AUSTIN, Texas — After having three children, Katherine G tried everything to get back to her physical shape before her pregnancies.

“The first one I mentioned was physical therapy. So I did that. Then I started talking to a bunch of different doctors and spoke to a couple plastic surgeons to see if there was anything they could do, and they all recommended the tummy tuck procedure, which involved very large scar from hip to hip,” she said. 

Katherine G with her family of five. (Katherine G)

Like 60% of women who have children, Katherine G suffered from diastasis recti, which is when the abdominal muscles separate after birthing children. Physical therapy can help, but for some, it’s not enough.

“It was just my core just wasn't as tight as I was used to, obviously, after three pregnancies, but I could notice a physical difference, and then the lower back pain was also because of lack of muscle in the abdomen area,” she said.

With physical activity being such a large part of Katherine G's life and mental health, she searched far and wide for an answer, even consulting various surgeons as far away as California. After a long search, she found Dr. John Abikhaled, who suggested a robotic diastasis repair surgery.

Katherine fishing with her husband. (Katherine G)

“He proposed this robotic surgery that only involved three small incisions, very low in the abdomen that you cannot see. And so, obviously, I was very interested in that and that’s the route that we took," Katherine G said.

Dr. Abikhaled says the operation allows him to stay outside the abdomen.

“Getting just on top of the muscle with the camera and those instruments. That allows me to bring the muscles back together with stitches, and then to reinforce that area with a mesh patch that we replace on top,” said Dr. Abikhaled.

A robotic surgery doesn’t mean that a robot is conducting the procedure.

“What’s happening is I’m sitting at a consul a few feet away from the table controlling these very agile instruments, controlling the camera, and it allows me to do very detailed, delicate surgery in that way. It eliminates any tremor. Also, my movements are scalable, so if I move an inch, the robot can move just half an inch," said Dr. Abikhaled.

With such a minimal residual scar and quick recovery time, both Katherine G and Dr. Abikhaled encourage other women to explore the option of robotic surgery.

“Full recovery was about six weeks, so not too bad. But after about a week or so, I was pretty back to normal. Still limited with lifting and doing certain activities, but for the most part, it was pretty easy recovery,” said Katherine G.

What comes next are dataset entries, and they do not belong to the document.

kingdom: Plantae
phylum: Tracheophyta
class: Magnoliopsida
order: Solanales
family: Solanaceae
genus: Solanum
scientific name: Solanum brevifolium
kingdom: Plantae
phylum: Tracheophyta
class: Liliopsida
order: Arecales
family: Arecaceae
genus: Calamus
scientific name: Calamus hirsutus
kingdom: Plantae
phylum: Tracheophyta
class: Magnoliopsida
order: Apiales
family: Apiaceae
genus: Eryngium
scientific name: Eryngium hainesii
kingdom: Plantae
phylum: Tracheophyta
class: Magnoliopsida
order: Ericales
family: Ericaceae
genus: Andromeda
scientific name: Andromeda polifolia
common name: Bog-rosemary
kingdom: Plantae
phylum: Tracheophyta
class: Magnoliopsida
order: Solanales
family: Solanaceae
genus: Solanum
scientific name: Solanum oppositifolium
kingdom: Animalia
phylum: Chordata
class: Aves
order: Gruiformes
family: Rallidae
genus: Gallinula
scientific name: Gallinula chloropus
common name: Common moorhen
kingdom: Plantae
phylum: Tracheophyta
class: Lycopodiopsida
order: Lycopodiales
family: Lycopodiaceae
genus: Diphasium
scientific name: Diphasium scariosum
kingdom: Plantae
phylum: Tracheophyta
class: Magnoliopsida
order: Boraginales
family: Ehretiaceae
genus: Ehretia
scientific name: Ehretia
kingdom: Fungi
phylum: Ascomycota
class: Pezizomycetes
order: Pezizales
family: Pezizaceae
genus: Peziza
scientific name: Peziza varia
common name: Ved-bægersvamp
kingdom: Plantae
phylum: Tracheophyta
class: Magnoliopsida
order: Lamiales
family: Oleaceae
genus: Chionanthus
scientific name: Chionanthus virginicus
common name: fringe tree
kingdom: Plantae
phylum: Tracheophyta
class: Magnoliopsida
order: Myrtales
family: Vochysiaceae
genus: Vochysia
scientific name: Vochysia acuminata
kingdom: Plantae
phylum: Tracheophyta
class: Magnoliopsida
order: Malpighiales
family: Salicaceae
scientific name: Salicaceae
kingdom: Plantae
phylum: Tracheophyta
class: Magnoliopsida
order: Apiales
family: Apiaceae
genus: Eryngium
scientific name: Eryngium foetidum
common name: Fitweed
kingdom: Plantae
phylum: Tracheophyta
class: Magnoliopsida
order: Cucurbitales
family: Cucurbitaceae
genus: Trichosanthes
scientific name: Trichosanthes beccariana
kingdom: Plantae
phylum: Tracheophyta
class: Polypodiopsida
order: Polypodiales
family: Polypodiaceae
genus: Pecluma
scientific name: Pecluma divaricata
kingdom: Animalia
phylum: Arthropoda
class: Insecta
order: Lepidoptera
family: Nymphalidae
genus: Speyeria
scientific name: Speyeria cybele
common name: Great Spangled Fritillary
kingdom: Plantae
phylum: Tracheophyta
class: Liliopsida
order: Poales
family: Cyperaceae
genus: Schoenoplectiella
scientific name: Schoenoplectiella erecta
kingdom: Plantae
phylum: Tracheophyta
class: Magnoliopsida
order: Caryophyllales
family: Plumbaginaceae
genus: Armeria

Katherine participating in Texas MS 150. (Katherine G)

Dr. Abikhaled reiterates that recovery from robotic surgery is a lot faster because the incisions are much smaller.

“Usually, my patient will stay overnight at the hospital and go home the next day. They’ll be up and around right away. I want them to avoid heavy, heavy lifting for a few weeks, but as far as the normal daily activities, those can almost be resumed almost right away,” said Dr. Abikhaled.

Since Katherine G received the surgery, she’s already been skiing in Colorado, biking, fishing and staying as active as she was before her family grew.